The Natural Superwoman: A Mothertalk Book Review

I just read The Natural Superwoman by Dr. Uzzi Reiss. The book is based on finding natural ways to deal with many of the common complaints from women such as depression, weight, energy levels, libido, etc. He offers very good, sensible advice on how to eat, focusing mainly on cutting down on calories while still eating a meal that is satisfying. He also spend much of the book focused on bioidentical hormones, which unlike the Premarin and Provera that has been headlining in the news of late as cancer causing, are actually hormones identical to those which the body naturally produces, which make them not only safer but much more effective.

Reiss walked down the list of symptoms that a woman might experience when she has a lack of estrogen, progesterone or testosterone. Many of the complaints on these lists were quite familiar to me, especially in the estrogen arena. However, I am not sold on this.

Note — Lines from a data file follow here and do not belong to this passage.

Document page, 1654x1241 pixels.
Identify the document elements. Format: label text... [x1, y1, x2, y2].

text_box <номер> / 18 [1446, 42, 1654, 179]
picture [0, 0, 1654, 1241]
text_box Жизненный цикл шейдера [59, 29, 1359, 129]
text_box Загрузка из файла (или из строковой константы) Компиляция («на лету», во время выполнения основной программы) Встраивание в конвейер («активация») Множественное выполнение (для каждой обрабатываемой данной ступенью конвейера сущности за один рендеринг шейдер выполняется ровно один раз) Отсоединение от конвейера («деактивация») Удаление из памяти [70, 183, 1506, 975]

Do you want to know why? It is because I have spent years going to doctors and telling them that I’m tired, I’m feeling anxiety and emotionally flat, my periods have gone from normal to near hemorrhaging every month, I have headaches and I’m just plain irritable (especially in the two weeks prior to my period when my estrogen is naturally diminishing) and they have labeled me a number of different things, given me the drugs and admonished me to exercise or not, eat such and such, or not, and told me that I WILL FEEL BETTER. And then I don’t. Or they do the blood test and come back with, “Nope, guess that wasn’t it, how about some more tests that do nothing except display your remarkable ability to bruise.”

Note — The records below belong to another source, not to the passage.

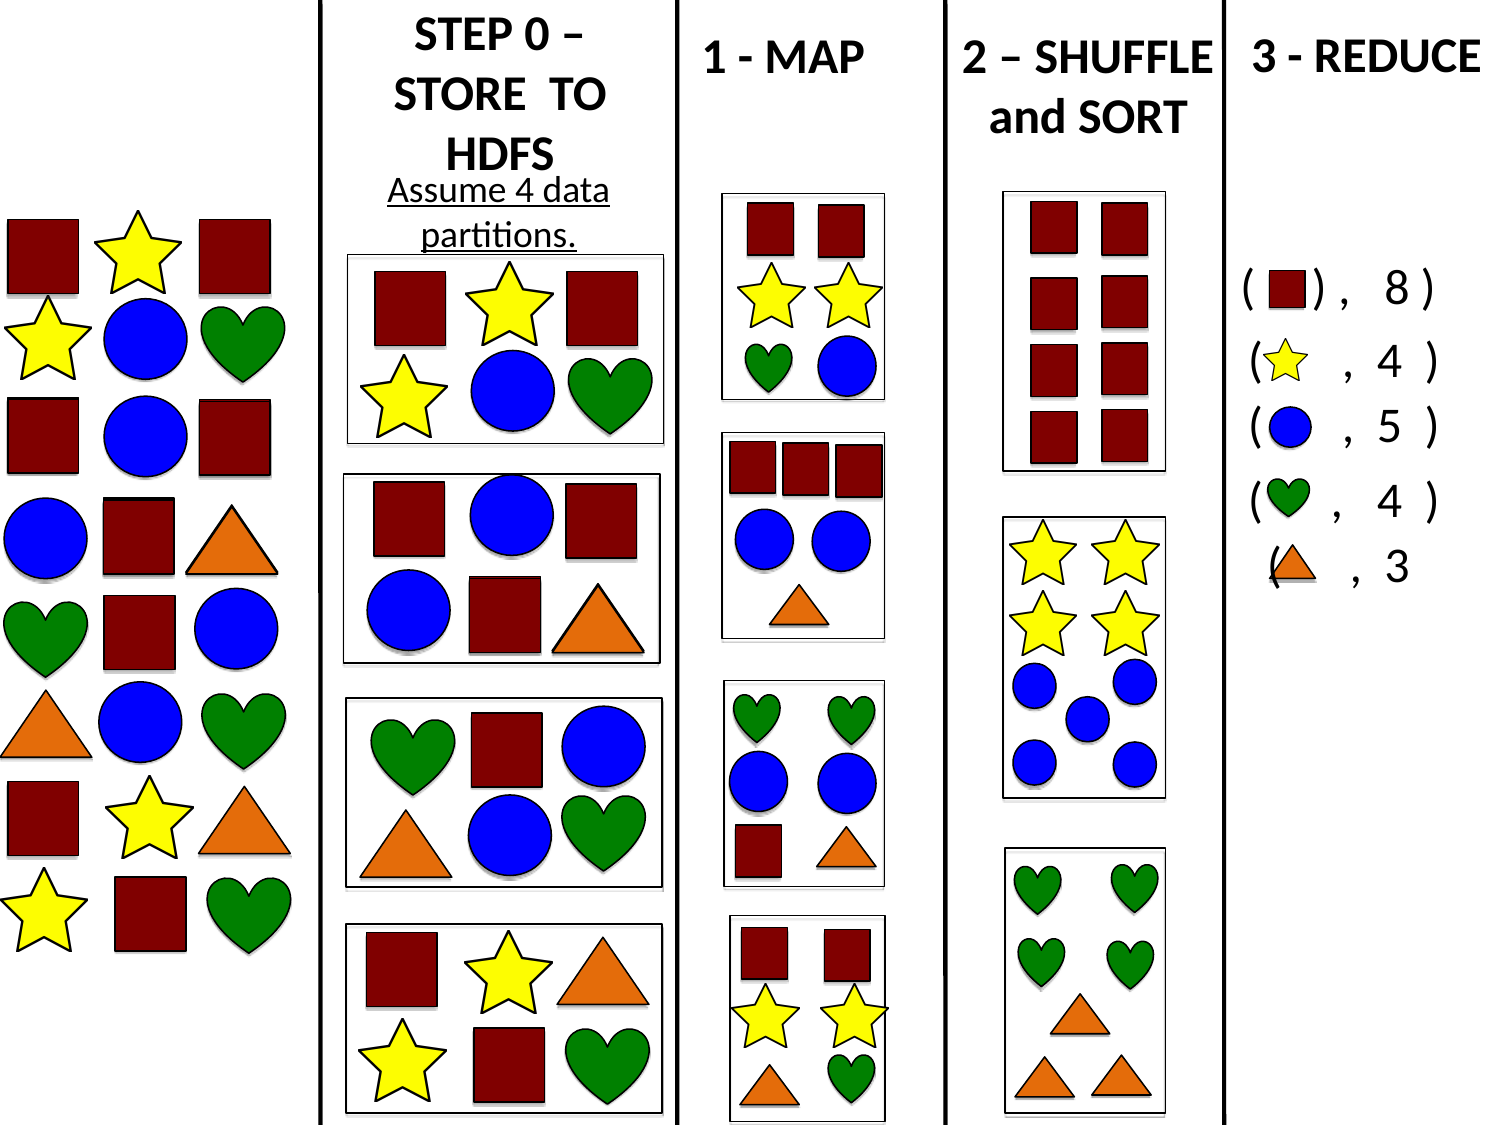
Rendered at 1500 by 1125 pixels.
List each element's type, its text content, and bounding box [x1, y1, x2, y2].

text_box [1113, 741, 1157, 788]
picture [1009, 590, 1077, 656]
text_box [1111, 864, 1158, 913]
text_box 3 - REDUCE [1224, 14, 1500, 90]
text_box 2 – SHUFFLE and SORT [929, 16, 1248, 152]
text_box ( , 3 [1200, 525, 1477, 601]
text_box [818, 336, 877, 397]
text_box [733, 694, 781, 743]
text_box [470, 474, 554, 556]
text_box [367, 569, 451, 651]
text_box [729, 441, 776, 493]
picture [820, 983, 889, 1048]
text_box [568, 358, 652, 434]
text_box ( , 5 ) [1200, 384, 1477, 460]
text_box [1030, 277, 1077, 330]
text_box [115, 877, 186, 952]
text_box [741, 927, 788, 980]
text_box ( , 4 ) [1200, 320, 1477, 384]
picture [360, 354, 448, 438]
text_box [104, 396, 187, 477]
text_box [473, 1028, 545, 1102]
text_box [471, 713, 543, 788]
text_box [373, 481, 445, 556]
text_box [1101, 342, 1148, 395]
text_box [360, 810, 452, 878]
text_box [469, 576, 541, 653]
text_box [199, 399, 271, 476]
text_box [185, 504, 278, 575]
picture [105, 775, 194, 859]
picture [814, 262, 883, 328]
text_box [812, 511, 871, 572]
text_box [371, 720, 455, 796]
text_box [104, 298, 187, 380]
text_box [1030, 201, 1077, 253]
text_box [1013, 663, 1056, 709]
text_box [1018, 938, 1065, 987]
text_box [557, 937, 649, 1005]
text_box [375, 271, 446, 346]
picture [737, 262, 806, 328]
text_box [565, 1029, 650, 1105]
text_box [1113, 659, 1157, 705]
picture [358, 1018, 447, 1102]
text_box [1030, 411, 1077, 464]
text_box STEP 0 – STORE TO HDFS [355, 0, 645, 157]
text_box [7, 397, 79, 474]
text_box [828, 1055, 875, 1103]
text_box ( , 4 ) [1200, 460, 1477, 525]
text_box [1066, 696, 1110, 742]
text_box [199, 219, 271, 294]
text_box [1013, 740, 1056, 786]
text_box [824, 929, 871, 982]
text_box [566, 271, 638, 346]
text_box Assume 4 data partitions. [320, 157, 678, 262]
text_box [1107, 941, 1154, 990]
text_box [7, 781, 79, 856]
text_box [836, 445, 882, 497]
text_box [562, 706, 646, 787]
picture [464, 930, 553, 1014]
text_box [0, 690, 92, 758]
text_box [747, 203, 794, 255]
text_box [739, 1064, 800, 1105]
text_box [745, 344, 792, 393]
text_box [207, 878, 291, 954]
text_box [1050, 993, 1110, 1034]
text_box [735, 509, 794, 570]
text_box [4, 498, 87, 579]
picture [4, 295, 92, 380]
picture [465, 261, 554, 346]
text_box [816, 826, 877, 867]
text_box [201, 307, 285, 383]
picture [1091, 519, 1160, 585]
picture [0, 867, 88, 952]
text_box [7, 219, 79, 294]
text_box [1101, 275, 1148, 328]
text_box [104, 595, 175, 670]
text_box [828, 696, 875, 745]
text_box [366, 932, 437, 1007]
text_box [201, 694, 286, 770]
picture [1091, 590, 1160, 656]
text_box [194, 588, 278, 669]
text_box [98, 681, 182, 763]
text_box [471, 350, 555, 432]
text_box [729, 751, 788, 812]
picture [1009, 519, 1077, 585]
text_box [1091, 1055, 1152, 1096]
text_box [818, 753, 877, 814]
text_box [782, 443, 829, 495]
text_box 1 - MAP [677, 16, 890, 92]
text_box [552, 583, 644, 653]
text_box [468, 794, 552, 876]
text_box [1014, 1056, 1075, 1097]
text_box [565, 484, 637, 558]
text_box [198, 786, 291, 854]
text_box [1014, 866, 1061, 915]
text_box [1030, 344, 1077, 397]
text_box [818, 205, 865, 257]
text_box [561, 796, 646, 872]
text_box [1101, 409, 1148, 462]
text_box [769, 584, 829, 625]
text_box [1101, 203, 1148, 255]
text_box [103, 498, 175, 574]
text_box [3, 602, 88, 678]
picture [94, 210, 182, 294]
text_box ( ) , 8 ) [1200, 247, 1477, 320]
text_box [735, 825, 782, 877]
picture [731, 983, 800, 1048]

In the past year I have been told that I have depression. It looks like a cortisol deficiency. It is all in your head. It’s all in your diet. Must be your thyroid. It’s PMS. I have Fibromyalgia. I believe the fibromyalgia- do you know why? Because it is just a label for a group of crappy symptoms with no real treatment and no discernable cause. The basic advice is “you can try all of this stuff, but it probably won’t work. We can give you painkillers and other drugs to mask the symptoms, but it won’t make them go away. Basically, you should just slow down, get some sleep and resign yourself to functioning way below par. Forever.”

So, forgive me, if when I see a huge list of symptoms that are ever so familiar along side a really easy solution (Reiss’s estrogen cream, applied lightly on estrogen heavy days of my cycle and heavily on days when my estrogen is depleted), I am totally skeptical. Oh, I want to believe. I want Reiss to personally work me up and really fix me. Everything he says sounds good. Very logical, cause and effect, and well thought out, and I will 100% agree with him when he said in the book that he is pretty sure that no one is suffering from a Prozac deficiency. I know I’m not.

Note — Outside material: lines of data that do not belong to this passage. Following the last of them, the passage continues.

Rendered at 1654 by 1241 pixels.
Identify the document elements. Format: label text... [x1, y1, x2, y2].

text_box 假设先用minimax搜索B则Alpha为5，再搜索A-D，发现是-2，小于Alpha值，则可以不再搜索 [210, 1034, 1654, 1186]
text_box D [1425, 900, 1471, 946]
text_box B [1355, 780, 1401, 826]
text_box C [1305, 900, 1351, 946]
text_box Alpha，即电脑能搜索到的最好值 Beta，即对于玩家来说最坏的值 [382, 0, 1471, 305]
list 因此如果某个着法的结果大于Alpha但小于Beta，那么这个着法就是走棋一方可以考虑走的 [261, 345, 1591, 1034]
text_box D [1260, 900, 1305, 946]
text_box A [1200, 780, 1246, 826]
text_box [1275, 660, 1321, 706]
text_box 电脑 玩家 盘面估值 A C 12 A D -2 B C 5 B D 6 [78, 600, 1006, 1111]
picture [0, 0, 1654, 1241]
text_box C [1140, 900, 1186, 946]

After years of tracking my cycle and my overall state of being, what he wrote makes more sense than anything else I’ve read, and so I will make an appointment with my doctor and discuss it. Now, the chances that the military medical people will agree to trying out bioidentical hormones- not good. But still, it is worth a shot.

The one thing the book never mentioned was how all of these hormones applied during pregnancy. Many case studies discussed were of women of childbearing age, so I would have hoped to have seen that discussed a bit.

All in all, it was a thought provoking book, and I recommend it.